Lucas decided not to ask about those others. Not just because he could, unfortunately, imagine all too well, and not because he didn’t want her to relive memories she was clearly unwilling to revisit. But because there was another question he wanted to ask her so much more.

"Edie, will you let me touch you?"

Her eyes flew open wide, darkened by her obvious panic at hearing the question. "No," she told him immediately, adamantly.

He didn’t make a move toward her, but he opened his hand, palm up, and began to slowly extend it forward. "Just let me come over there and put my hand in yours, that’s all."

She shook her head vehemently enough to send her blond curls flying. "No, Lucas."

"Then let me put my palm over yours."

"No."

"Then fingertip to fingertip."

"No."

"Then—"

"No."

This time he was the one to sigh. "Then will you come over here and touch me?" he asked.

Her eyes seemed to brighten some then, but he saw quickly that it wasn’t due to any lightening of her spirit.

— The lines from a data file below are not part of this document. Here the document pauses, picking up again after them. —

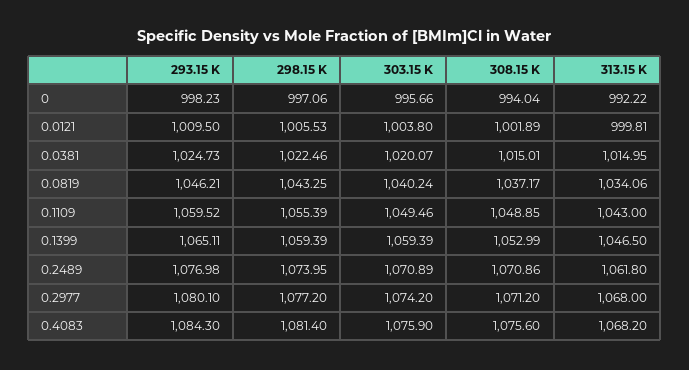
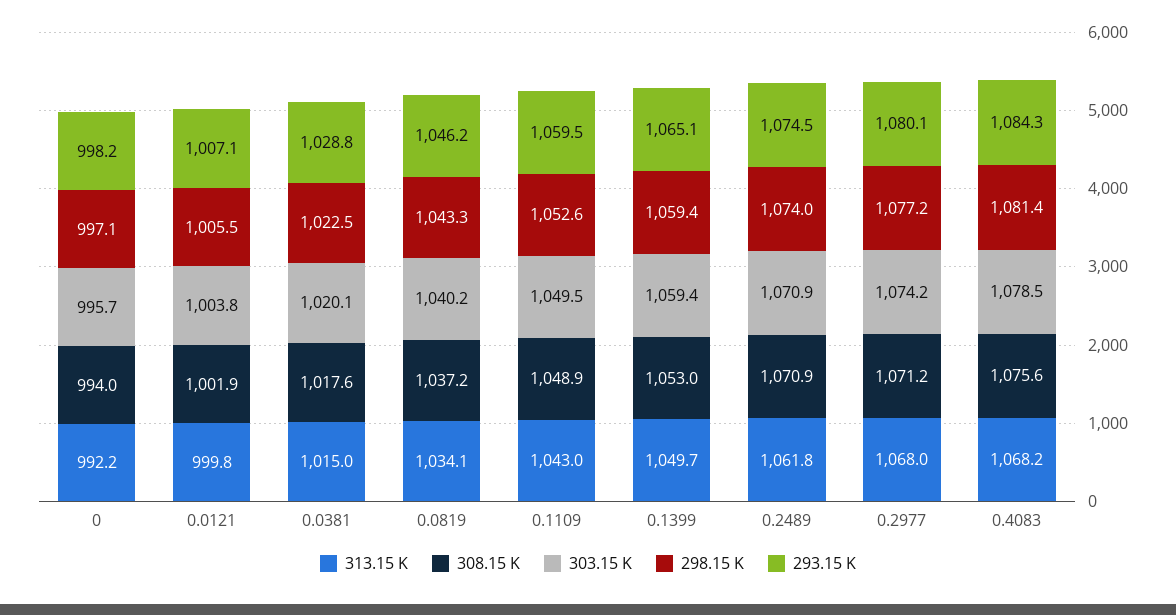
  {
    "293.15 K": {
      "0": 998.23,
-     "0.0121": 1009.5,
+     "0.0121": 1007.1,
-     "0.0381": 1024.73,
+     "0.0381": 1028.8,
      "0.0819": 1046.21,
      "0.1109": 1059.52,
      "0.1399": 1065.11,
-     "0.2489": 1076.98,
+     "0.2489": 1074.5,
      "0.2977": 1080.1,
      "0.4083": 1084.3
    },
    "298.15 K": {
      "0": 997.06,
      "0.0121": 1005.53,
      "0.0381": 1022.46,
      "0.0819": 1043.25,
-     "0.1109": 1055.39,
+     "0.1109": 1052.6,
      "0.1399": 1059.39,
      "0.2489": 1073.95,
      "0.2977": 1077.2,
      "0.4083": 1081.4
    },
    "303.15 K": {
      "0": 995.66,
      "0.0121": 1003.8,
      "0.0381": 1020.07,
      "0.0819": 1040.24,
      "0.1109": 1049.46,
      "0.1399": 1059.39,
      "0.2489": 1070.89,
      "0.2977": 1074.2,
-     "0.4083": 1075.9
+     "0.4083": 1078.5
    },
    "308.15 K": {
      "0": 994.04,
      "0.0121": 1001.89,
-     "0.0381": 1015.01,
+     "0.0381": 1017.6,
      "0.0819": 1037.17,
      "0.1109": 1048.85,
      "0.1399": 1052.99,
      "0.2489": 1070.86,
      "0.2977": 1071.2,
      "0.4083": 1075.6
    },
    "313.15 K": {
      "0": 992.22,
      "0.0121": 999.81,
      "0.0381": 1014.95,
      "0.0819": 1034.06,
      "0.1109": 1043,
-     "0.1399": 1046.5,
+     "0.1399": 1049.7,
      "0.2489": 1061.8,
      "0.2977": 1068,
      "0.4083": 1068.2
    }
  }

It was due to the tears that had sprung up out of nowhere. She didn’t answer him right away, only continued to gaze at him in silence, her eyes filling deeper and deeper. Then, very slowly, she shook her head again. The motion caused one fat tear to spill over and glide down her cheek, and something inside Lucas twisted tight at seeing it.

"Edie, just touch me," he said softly. "You know I won’t hurt you. You know that."

"Rationally, I suppose I do know that," she conceded softly. "But it’s not my rational mind you have to convince, Lucas. It’s the scared, strung-out seventeen-year-old girl who’s still living inside me."

"Then bring her out," he said eagerly, "and let me talk to her. Let me touch her."

Edie uttered a soft, strangled sound at that. "I wish I could. But she’s buried way too deep inside me. You’ll never get to her. You’ll never convince her."